– Новыми?
– Настоящими. Золотом.
– Но он же сам мог порваться.
– Мог бы. Но не порвался. И на планшире от топора след.
– Что ж теперь делать?
– Спать. Или жизнь спасать. Только я думаю – всё равно поздно.
В кубрике все почему-то посмотрели на меня. Но никто слова не сказал. Я скинул телогрейку и увидел – всё плечо у неё располосовано, вата торчит наружу. Я её кинул на пол, сел на неё, прислонился к переборке. Плечо ещё только начинало разгораться, хоть первая боль и схлынула.
– Знобит, земеля? – Шурка поднялся, своей телогрейкой, такой же вымокшей, укрыл мне спину. – Ну-ка, уберём тут.
Он скинул всё с камелька, чтоб я мог прислониться, но трубы были чуть тёплые. Но, может, даже лучше к холодному прижаться? Я закрыл глаза, стал уговаривать плечо, чтобы утихло. Иногда помогает. Шурка опять отсел к Серёге – играть.
Не знаю, какое дело я сделал – доброе или злое. Но я его сделал.

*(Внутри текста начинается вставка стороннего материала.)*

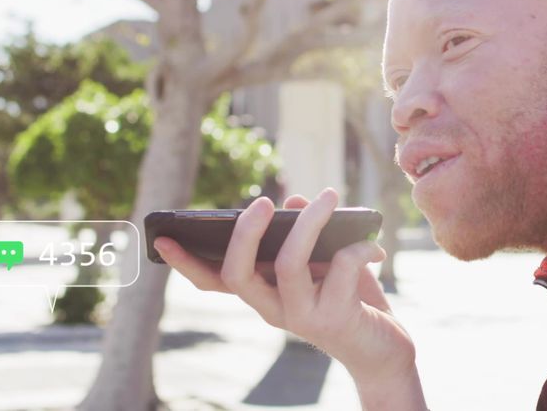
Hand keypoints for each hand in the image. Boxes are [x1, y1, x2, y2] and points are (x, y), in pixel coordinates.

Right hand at [155, 188, 418, 383]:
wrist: (384, 350)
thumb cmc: (350, 299)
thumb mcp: (326, 261)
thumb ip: (307, 232)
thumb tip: (295, 201)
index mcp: (263, 293)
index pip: (214, 281)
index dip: (186, 262)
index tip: (161, 238)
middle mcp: (274, 309)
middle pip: (239, 274)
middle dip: (245, 233)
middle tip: (262, 201)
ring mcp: (302, 317)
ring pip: (289, 264)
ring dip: (310, 222)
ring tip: (330, 196)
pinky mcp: (335, 319)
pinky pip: (340, 268)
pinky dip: (357, 247)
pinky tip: (374, 247)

Вдруг Митрохин – он рядом со мной сидел на полу – спросил испуганно:
– Что это, ребята?
Я открыл глаза. Свет начал меркнуть. Волосок в лампочке был чуть розовым.
– Ребята, – сказал Митрохин. – Это же конец!
– Не блажи, – сказал Шурка. – «Дед» всю энергию на откачку пустил. Или на стартёр копит.
– Нет, – Митрохин замотал головой. – Я тоже всё верил, что не конец. Нет, нет! Всё уже, ребята, гибнем!
Он забился, как в припадке. А может, это и был припадок, он ведь какой-то чокнутый. Шурка с Серёгой кинулись к нему, схватили за руки. Он с такой силой вырывался, что они вдвоём не могли удержать.
– Ребята, я же во всём виноват! Я вас тогда всех погубил. Из-за меня же вы в порт не пошли. Ребята, простите! Можете вы меня простить?
Он мне попал по больному плечу, я чуть не взвыл, толкнул его ногой.